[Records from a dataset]
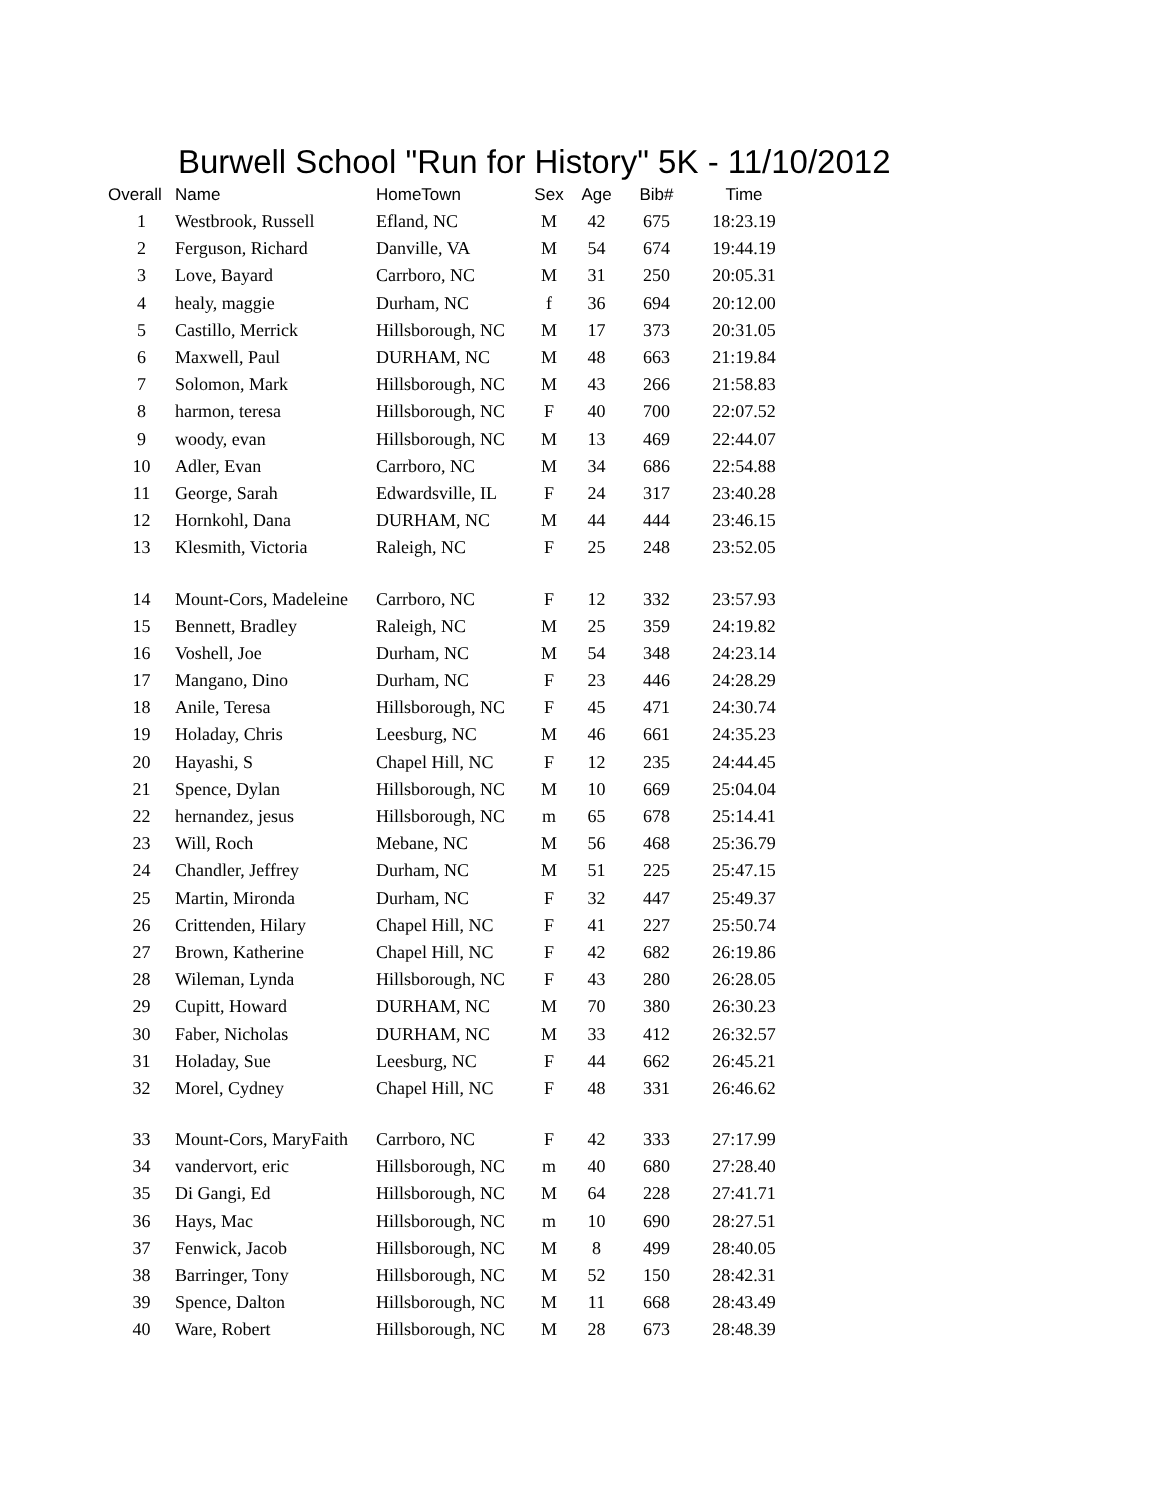Burwell School "Run for History" 5K - 11/10/2012
| Overall | Name | HomeTown | Sex | Age | Bib# | Time |
| --- | --- | --- | --- | --- | --- | --- |
| 1 | Westbrook, Russell | Efland, NC | M | 42 | 675 | 18:23.19 |
| 2 | Ferguson, Richard | Danville, VA | M | 54 | 674 | 19:44.19 |
| 3 | Love, Bayard | Carrboro, NC | M | 31 | 250 | 20:05.31 |
| 4 | healy, maggie | Durham, NC | f | 36 | 694 | 20:12.00 |
| 5 | Castillo, Merrick | Hillsborough, NC | M | 17 | 373 | 20:31.05 |
| 6 | Maxwell, Paul | DURHAM, NC | M | 48 | 663 | 21:19.84 |
| 7 | Solomon, Mark | Hillsborough, NC | M | 43 | 266 | 21:58.83 |
| 8 | harmon, teresa | Hillsborough, NC | F | 40 | 700 | 22:07.52 |
| 9 | woody, evan | Hillsborough, NC | M | 13 | 469 | 22:44.07 |
| 10 | Adler, Evan | Carrboro, NC | M | 34 | 686 | 22:54.88 |
| 11 | George, Sarah | Edwardsville, IL | F | 24 | 317 | 23:40.28 |
| 12 | Hornkohl, Dana | DURHAM, NC | M | 44 | 444 | 23:46.15 |
| 13 | Klesmith, Victoria | Raleigh, NC | F | 25 | 248 | 23:52.05 |
| 14 | Mount-Cors, Madeleine | Carrboro, NC | F | 12 | 332 | 23:57.93 |
| 15 | Bennett, Bradley | Raleigh, NC | M | 25 | 359 | 24:19.82 |
| 16 | Voshell, Joe | Durham, NC | M | 54 | 348 | 24:23.14 |
| 17 | Mangano, Dino | Durham, NC | F | 23 | 446 | 24:28.29 |
| 18 | Anile, Teresa | Hillsborough, NC | F | 45 | 471 | 24:30.74 |
| 19 | Holaday, Chris | Leesburg, NC | M | 46 | 661 | 24:35.23 |
| 20 | Hayashi, S | Chapel Hill, NC | F | 12 | 235 | 24:44.45 |
| 21 | Spence, Dylan | Hillsborough, NC | M | 10 | 669 | 25:04.04 |
| 22 | hernandez, jesus | Hillsborough, NC | m | 65 | 678 | 25:14.41 |
| 23 | Will, Roch | Mebane, NC | M | 56 | 468 | 25:36.79 |
| 24 | Chandler, Jeffrey | Durham, NC | M | 51 | 225 | 25:47.15 |
| 25 | Martin, Mironda | Durham, NC | F | 32 | 447 | 25:49.37 |
| 26 | Crittenden, Hilary | Chapel Hill, NC | F | 41 | 227 | 25:50.74 |
| 27 | Brown, Katherine | Chapel Hill, NC | F | 42 | 682 | 26:19.86 |
| 28 | Wileman, Lynda | Hillsborough, NC | F | 43 | 280 | 26:28.05 |
| 29 | Cupitt, Howard | DURHAM, NC | M | 70 | 380 | 26:30.23 |
| 30 | Faber, Nicholas | DURHAM, NC | M | 33 | 412 | 26:32.57 |
| 31 | Holaday, Sue | Leesburg, NC | F | 44 | 662 | 26:45.21 |
| 32 | Morel, Cydney | Chapel Hill, NC | F | 48 | 331 | 26:46.62 |
| 33 | Mount-Cors, MaryFaith | Carrboro, NC | F | 42 | 333 | 27:17.99 |
| 34 | vandervort, eric | Hillsborough, NC | m | 40 | 680 | 27:28.40 |
| 35 | Di Gangi, Ed | Hillsborough, NC | M | 64 | 228 | 27:41.71 |
| 36 | Hays, Mac | Hillsborough, NC | m | 10 | 690 | 28:27.51 |
| 37 | Fenwick, Jacob | Hillsborough, NC | M | 8 | 499 | 28:40.05 |
| 38 | Barringer, Tony | Hillsborough, NC | M | 52 | 150 | 28:42.31 |
| 39 | Spence, Dalton | Hillsborough, NC | M | 11 | 668 | 28:43.49 |
| 40 | Ware, Robert | Hillsborough, NC | M | 28 | 673 | 28:48.39 |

◆ Assigned task
Please print the records above once more, word for word, omitting all pictures.

◆ Exercise answer
Burwell School "Run for History" 5K - 11/10/2012
| Overall | Name | HomeTown | Sex | Age | Bib# | Time |
| --- | --- | --- | --- | --- | --- | --- |
| 1 | Westbrook, Russell | Efland, NC | M | 42 | 675 | 18:23.19 |
| 2 | Ferguson, Richard | Danville, VA | M | 54 | 674 | 19:44.19 |
| 3 | Love, Bayard | Carrboro, NC | M | 31 | 250 | 20:05.31 |
| 4 | healy, maggie | Durham, NC | f | 36 | 694 | 20:12.00 |
| 5 | Castillo, Merrick | Hillsborough, NC | M | 17 | 373 | 20:31.05 |
| 6 | Maxwell, Paul | DURHAM, NC | M | 48 | 663 | 21:19.84 |
| 7 | Solomon, Mark | Hillsborough, NC | M | 43 | 266 | 21:58.83 |
| 8 | harmon, teresa | Hillsborough, NC | F | 40 | 700 | 22:07.52 |
| 9 | woody, evan | Hillsborough, NC | M | 13 | 469 | 22:44.07 |
| 10 | Adler, Evan | Carrboro, NC | M | 34 | 686 | 22:54.88 |
| 11 | George, Sarah | Edwardsville, IL | F | 24 | 317 | 23:40.28 |
| 12 | Hornkohl, Dana | DURHAM, NC | M | 44 | 444 | 23:46.15 |
| 13 | Klesmith, Victoria | Raleigh, NC | F | 25 | 248 | 23:52.05 |
| 14 | Mount-Cors, Madeleine | Carrboro, NC | F | 12 | 332 | 23:57.93 |
| 15 | Bennett, Bradley | Raleigh, NC | M | 25 | 359 | 24:19.82 |
| 16 | Voshell, Joe | Durham, NC | M | 54 | 348 | 24:23.14 |
| 17 | Mangano, Dino | Durham, NC | F | 23 | 446 | 24:28.29 |
| 18 | Anile, Teresa | Hillsborough, NC | F | 45 | 471 | 24:30.74 |
| 19 | Holaday, Chris | Leesburg, NC | M | 46 | 661 | 24:35.23 |
| 20 | Hayashi, S | Chapel Hill, NC | F | 12 | 235 | 24:44.45 |
| 21 | Spence, Dylan | Hillsborough, NC | M | 10 | 669 | 25:04.04 |
| 22 | hernandez, jesus | Hillsborough, NC | m | 65 | 678 | 25:14.41 |
| 23 | Will, Roch | Mebane, NC | M | 56 | 468 | 25:36.79 |
| 24 | Chandler, Jeffrey | Durham, NC | M | 51 | 225 | 25:47.15 |
| 25 | Martin, Mironda | Durham, NC | F | 32 | 447 | 25:49.37 |
| 26 | Crittenden, Hilary | Chapel Hill, NC | F | 41 | 227 | 25:50.74 |
| 27 | Brown, Katherine | Chapel Hill, NC | F | 42 | 682 | 26:19.86 |
| 28 | Wileman, Lynda | Hillsborough, NC | F | 43 | 280 | 26:28.05 |
| 29 | Cupitt, Howard | DURHAM, NC | M | 70 | 380 | 26:30.23 |
| 30 | Faber, Nicholas | DURHAM, NC | M | 33 | 412 | 26:32.57 |
| 31 | Holaday, Sue | Leesburg, NC | F | 44 | 662 | 26:45.21 |
| 32 | Morel, Cydney | Chapel Hill, NC | F | 48 | 331 | 26:46.62 |
| 33 | Mount-Cors, MaryFaith | Carrboro, NC | F | 42 | 333 | 27:17.99 |
| 34 | vandervort, eric | Hillsborough, NC | m | 40 | 680 | 27:28.40 |
| 35 | Di Gangi, Ed | Hillsborough, NC | M | 64 | 228 | 27:41.71 |
| 36 | Hays, Mac | Hillsborough, NC | m | 10 | 690 | 28:27.51 |
| 37 | Fenwick, Jacob | Hillsborough, NC | M | 8 | 499 | 28:40.05 |
| 38 | Barringer, Tony | Hillsborough, NC | M | 52 | 150 | 28:42.31 |
| 39 | Spence, Dalton | Hillsborough, NC | M | 11 | 668 | 28:43.49 |
| 40 | Ware, Robert | Hillsborough, NC | M | 28 | 673 | 28:48.39 |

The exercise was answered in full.